= EXCERPTED PASSAGE =

The show progresses, and the hauntings and attacks on the contestants increase, causing the death of one of them (Shivudu). Nandu is convinced now, like others, that the house is haunted. But this time, it is Ashwin who claims there are no ghosts here, which leaves everyone shocked.

To investigate further, Ashwin goes around the palace alone and discovers a secret chamber. From there, he extracts his deceased brother's mobile phone. Ashwin shows the phone to Bala and on turning it on, they find a video shot by Dr. Karthik. The doctor had visited this palace, and discovered the same secret chamber where bodies were being mutilated. However, before he could expose the culprits, he was killed, his death being recorded on the phone. The culprits, caught on camera, are none other than Nandu and Barbie.

In the next scene, Ashwin and Bala are injured and captured by Nandu in the chamber. Nandu and Barbie threaten Ashwin that he has been caught, and should he reveal the truth, Bala will be killed and her body mutilated. But here, the final mystery of the movie is disclosed. It is revealed that it is not Ashwin but Nandu who has been trapped.

In reality, there are no ghosts in the palace at all. This whole reality show was set up by Ashwin with the help of police and media to catch the real murderers of his brother, and 30 others who died in the palace. Nandu and Barbie run an organ smuggling racket here. Ashwin had suspected them, which is why they were selected. It is further revealed that all the hauntings that occurred few days ago with Barbie and others were orchestrated by Ashwin and Shivudu (the latter is revealed to be alive in the end).

The film ends with Ashwin being interviewed on his experience and how he donated the rest of the money to charity.

= TASKS TO PERFORM =
1 – Answer these from the film plot summary:
(a) Whose video is found on the phone of Ashwin's deceased brother?
(b) Who helped Ashwin set up the reality show?
(c) What did Ashwin do with the rest of the money?
2 – Return the part of the film plot summary from "In the next" to "in the end).", copied word for word.

= INFORMATION =
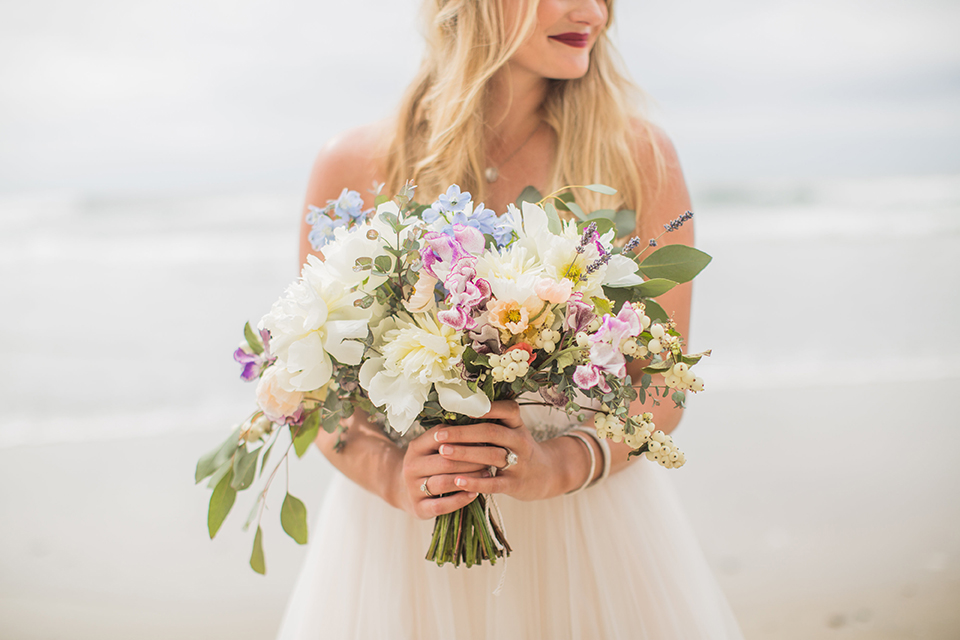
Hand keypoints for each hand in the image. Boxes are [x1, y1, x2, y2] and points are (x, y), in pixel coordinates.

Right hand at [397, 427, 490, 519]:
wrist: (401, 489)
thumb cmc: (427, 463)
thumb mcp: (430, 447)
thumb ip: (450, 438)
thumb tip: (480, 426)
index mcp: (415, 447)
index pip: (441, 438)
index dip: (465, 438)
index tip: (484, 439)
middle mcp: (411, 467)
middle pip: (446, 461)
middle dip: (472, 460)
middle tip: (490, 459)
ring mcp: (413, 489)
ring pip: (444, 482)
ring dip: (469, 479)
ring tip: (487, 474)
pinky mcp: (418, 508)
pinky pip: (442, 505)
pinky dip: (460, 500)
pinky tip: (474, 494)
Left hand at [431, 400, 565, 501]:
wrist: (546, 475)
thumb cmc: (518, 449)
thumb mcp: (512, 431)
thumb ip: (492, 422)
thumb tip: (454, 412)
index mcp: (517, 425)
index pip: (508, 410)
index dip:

---

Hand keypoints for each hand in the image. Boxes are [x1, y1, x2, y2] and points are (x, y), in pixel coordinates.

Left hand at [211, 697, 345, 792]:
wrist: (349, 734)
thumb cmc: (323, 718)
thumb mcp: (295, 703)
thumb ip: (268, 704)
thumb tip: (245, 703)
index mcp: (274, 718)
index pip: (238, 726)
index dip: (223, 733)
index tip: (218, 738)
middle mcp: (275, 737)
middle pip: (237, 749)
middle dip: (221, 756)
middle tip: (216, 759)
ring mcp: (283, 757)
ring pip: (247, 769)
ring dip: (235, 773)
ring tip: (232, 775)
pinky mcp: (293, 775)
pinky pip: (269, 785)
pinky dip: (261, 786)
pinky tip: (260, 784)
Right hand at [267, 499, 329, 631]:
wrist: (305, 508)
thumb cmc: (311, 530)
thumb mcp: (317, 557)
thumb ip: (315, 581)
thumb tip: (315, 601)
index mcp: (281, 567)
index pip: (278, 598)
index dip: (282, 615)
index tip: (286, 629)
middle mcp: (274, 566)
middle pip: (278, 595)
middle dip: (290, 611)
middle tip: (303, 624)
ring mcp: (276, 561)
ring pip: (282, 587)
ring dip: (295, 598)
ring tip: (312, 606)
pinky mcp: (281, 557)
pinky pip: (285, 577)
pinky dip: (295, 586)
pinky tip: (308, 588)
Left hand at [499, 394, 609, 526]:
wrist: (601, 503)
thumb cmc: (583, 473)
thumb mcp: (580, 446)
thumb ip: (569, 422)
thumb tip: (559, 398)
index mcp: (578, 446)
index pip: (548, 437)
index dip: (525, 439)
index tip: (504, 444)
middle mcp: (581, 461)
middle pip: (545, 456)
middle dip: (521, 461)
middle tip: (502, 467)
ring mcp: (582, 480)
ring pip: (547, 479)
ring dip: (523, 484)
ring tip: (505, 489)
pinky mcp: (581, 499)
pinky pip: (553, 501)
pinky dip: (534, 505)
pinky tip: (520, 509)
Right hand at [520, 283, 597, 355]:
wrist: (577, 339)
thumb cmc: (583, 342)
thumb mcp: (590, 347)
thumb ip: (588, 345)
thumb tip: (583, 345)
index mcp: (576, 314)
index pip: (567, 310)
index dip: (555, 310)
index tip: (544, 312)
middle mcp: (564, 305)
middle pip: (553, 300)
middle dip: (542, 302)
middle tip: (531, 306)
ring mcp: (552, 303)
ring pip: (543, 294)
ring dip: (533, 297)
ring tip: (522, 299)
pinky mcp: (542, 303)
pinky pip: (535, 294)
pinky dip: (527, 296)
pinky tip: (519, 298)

= SOLVED TASKS =
1 –
(a) Dr. Karthik's
(b) The police and media
(c) He donated it to charity.

2 –
In the next scene, Ashwin and Bala are injured and captured by Nandu in the chamber. Nandu and Barbie threaten Ashwin that he has been caught, and should he reveal the truth, Bala will be killed and her body mutilated. But here, the final mystery of the movie is disclosed. It is revealed that it is not Ashwin but Nandu who has been trapped.

In reality, there are no ghosts in the palace at all. This whole reality show was set up by Ashwin with the help of police and media to catch the real murderers of his brother, and 30 others who died in the palace. Nandu and Barbie run an organ smuggling racket here. Ashwin had suspected them, which is why they were selected. It is further revealed that all the hauntings that occurred few days ago with Barbie and others were orchestrated by Ashwin and Shivudu (the latter is revealed to be alive in the end).